What to work on: Please give the whole listing again word for word, and drop any pictures it holds.

════════════════

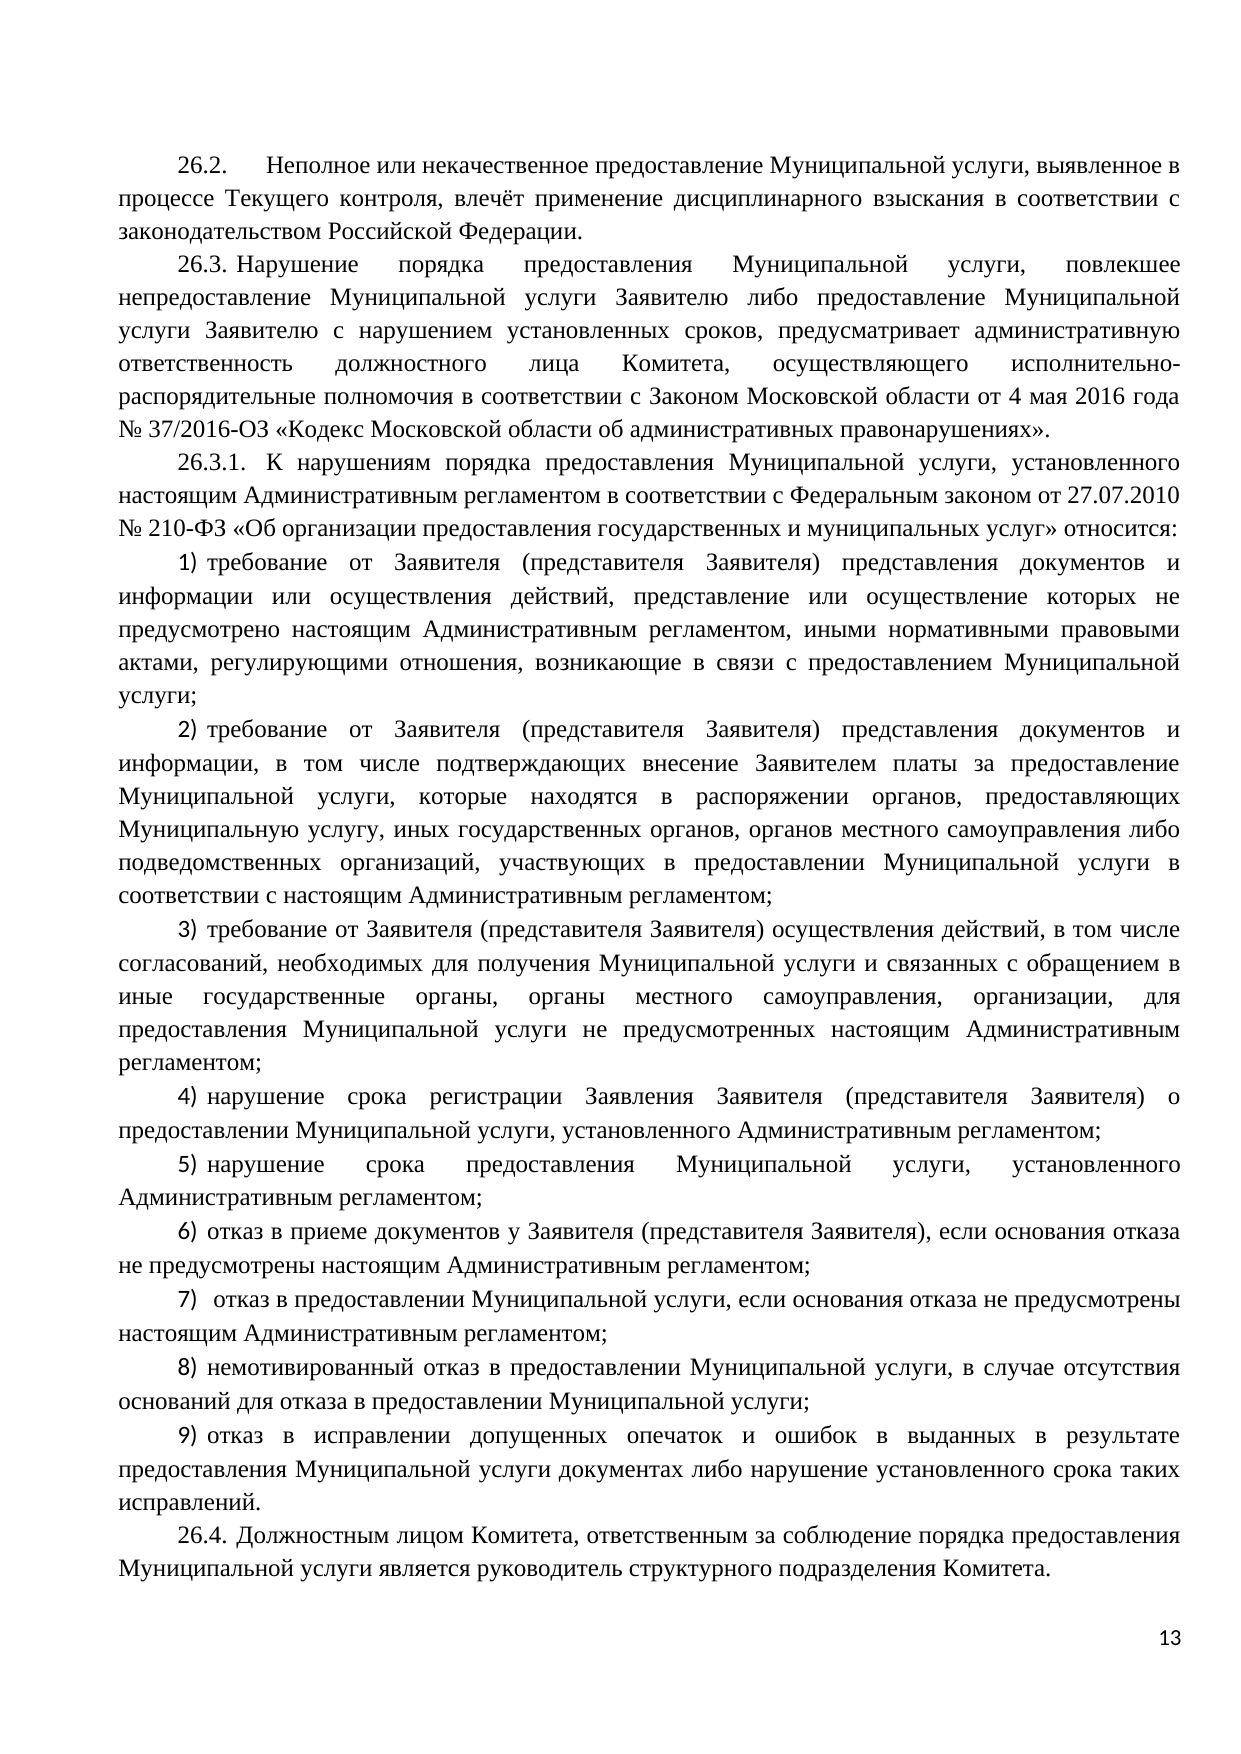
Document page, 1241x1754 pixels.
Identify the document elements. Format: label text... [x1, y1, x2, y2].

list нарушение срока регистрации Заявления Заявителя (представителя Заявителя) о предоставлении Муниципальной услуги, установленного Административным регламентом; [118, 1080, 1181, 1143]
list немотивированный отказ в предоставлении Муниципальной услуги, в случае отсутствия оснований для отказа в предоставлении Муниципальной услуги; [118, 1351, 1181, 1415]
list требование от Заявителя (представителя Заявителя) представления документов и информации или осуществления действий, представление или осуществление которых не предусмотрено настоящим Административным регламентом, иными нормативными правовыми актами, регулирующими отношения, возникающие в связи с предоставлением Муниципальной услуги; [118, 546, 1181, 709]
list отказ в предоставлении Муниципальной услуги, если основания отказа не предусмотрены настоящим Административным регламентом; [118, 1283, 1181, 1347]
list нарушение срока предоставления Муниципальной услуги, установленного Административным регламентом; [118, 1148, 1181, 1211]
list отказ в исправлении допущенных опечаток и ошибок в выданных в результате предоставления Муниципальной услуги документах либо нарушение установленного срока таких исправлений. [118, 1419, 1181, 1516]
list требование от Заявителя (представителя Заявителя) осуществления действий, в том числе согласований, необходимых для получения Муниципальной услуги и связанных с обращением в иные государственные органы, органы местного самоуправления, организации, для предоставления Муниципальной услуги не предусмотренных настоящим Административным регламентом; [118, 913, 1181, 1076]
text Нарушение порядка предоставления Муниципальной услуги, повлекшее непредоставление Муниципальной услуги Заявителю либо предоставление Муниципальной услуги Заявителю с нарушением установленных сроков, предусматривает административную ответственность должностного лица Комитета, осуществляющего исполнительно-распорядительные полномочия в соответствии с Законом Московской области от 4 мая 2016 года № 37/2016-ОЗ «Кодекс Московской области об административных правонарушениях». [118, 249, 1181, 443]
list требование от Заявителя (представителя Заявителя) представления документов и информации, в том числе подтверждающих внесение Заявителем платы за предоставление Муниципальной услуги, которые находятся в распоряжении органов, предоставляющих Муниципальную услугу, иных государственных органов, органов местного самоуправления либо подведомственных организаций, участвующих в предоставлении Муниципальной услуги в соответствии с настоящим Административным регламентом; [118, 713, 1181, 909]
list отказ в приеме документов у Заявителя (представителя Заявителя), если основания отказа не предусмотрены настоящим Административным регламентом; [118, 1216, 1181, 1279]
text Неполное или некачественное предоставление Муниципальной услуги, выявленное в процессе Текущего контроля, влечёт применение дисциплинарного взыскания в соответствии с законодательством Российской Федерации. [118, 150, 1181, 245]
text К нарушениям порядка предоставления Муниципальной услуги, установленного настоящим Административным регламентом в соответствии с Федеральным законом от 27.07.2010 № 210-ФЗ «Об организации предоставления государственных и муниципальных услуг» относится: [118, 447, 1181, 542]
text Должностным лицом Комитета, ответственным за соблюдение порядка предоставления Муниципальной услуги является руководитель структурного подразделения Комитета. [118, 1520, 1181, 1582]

════════════════

Result of this exercise:
Document page, 1241x1754 pixels.
Identify the document elements. Format: label text... [x1, y1, x2, y2].

list нарушение срока регистрации Заявления Заявителя (представителя Заявителя) о предоставлении Муниципальной услуги, установленного Административным регламентом; [118, 1080, 1181, 1143]
list немотивированный отказ в предоставлении Муниципальной услуги, в случае отсутствия оснований для отказа в предоставлении Муниципальной услуги; [118, 1351, 1181, 1415]
list требование от Заявителя (представителя Заявителя) представления документов и информации или осуществления действий, представление или осуществление которых не предусмотрено настоящим Административным регламентом, иными нормативными правовыми актами, регулирующими отношения, возникающие в связи с предоставлением Муниципальной услуги; [118, 546, 1181, 709]
list отказ в предоставлении Муниципальной услуги, если основания отказа не предусмотрены настоящим Административным регламентом; [118, 1283, 1181, 1347]
list нарушение срока предоставления Муниципальной услуги, установленного Административным регламентом; [118, 1148, 1181, 1211]
list отказ в исправлении допущенных опечаток и ошибок в выданных в результате предоставления Муниципальной услуги документах либо нарушение установленного срока таких исправлений. [118, 1419, 1181, 1516]
list требование от Заявителя (представителя Заявителя) осуществления действий, в том числе согласований, необходимых для получения Муниципальной услуги и связанных с обращением в иные государственные органы, органы местного самоуправления, организации, для предоставления Муниципальной услуги не предусмотренных настоящим Административным регламентом; [118, 913, 1181, 1076]
text Нарушение порядка предоставления Муниципальной услуги, повлекшее непредоставление Муниципальной услуги Заявителю либо предоставление Муниципальной услуги Заявителю с нарушением установленных сроков, предусматривает административную ответственность должностного лица Комитета, осуществляющего исполнительно-распорядительные полномочия в соответствии с Законом Московской области от 4 мая 2016 года № 37/2016-ОЗ «Кодекс Московской области об административных правонарушениях». [118, 249, 1181, 443]
list требование от Заявителя (представителя Заявителя) представления документов и информации, в том числе подтверждающих внесение Заявителем платы за предоставление Муниципальной услуги, которые находятся в распоряжении органов, предоставляющих Муниципальную услугу, иных государственных органов, органов местного самоуправления либо подведомственных организаций, участвующих в предоставлении Муниципальной услуги в соответствии с настоящим Административным регламентом; [118, 713, 1181, 909]
list отказ в приеме документов у Заявителя (представителя Заявителя), если основания отказа не предусмотрены настоящим Административным регламентом; [118, 1216, 1181, 1279]
text Неполное или некачественное предоставление Муниципальной услуги, выявленное в процессе Текущего контроля, влечёт применение дисциплинарного взыскания в соответствии с законодательством Российской Федерации. [118, 150, 1181, 245]
text К нарушениям порядка предоставления Муниципальной услуги, установленного настоящим Административным регламентом в соответствии с Федеральным законом от 27.07.2010 № 210-ФЗ «Об организации предоставления государственных и муниципальных услуг» относится: [118, 447, 1181, 542]
text Должностным лицом Комитета, ответственным за соблюдение порядка предоставления Муниципальной услуги является руководитель структурного подразделения Комитета. [118, 1520, 1181, 1582]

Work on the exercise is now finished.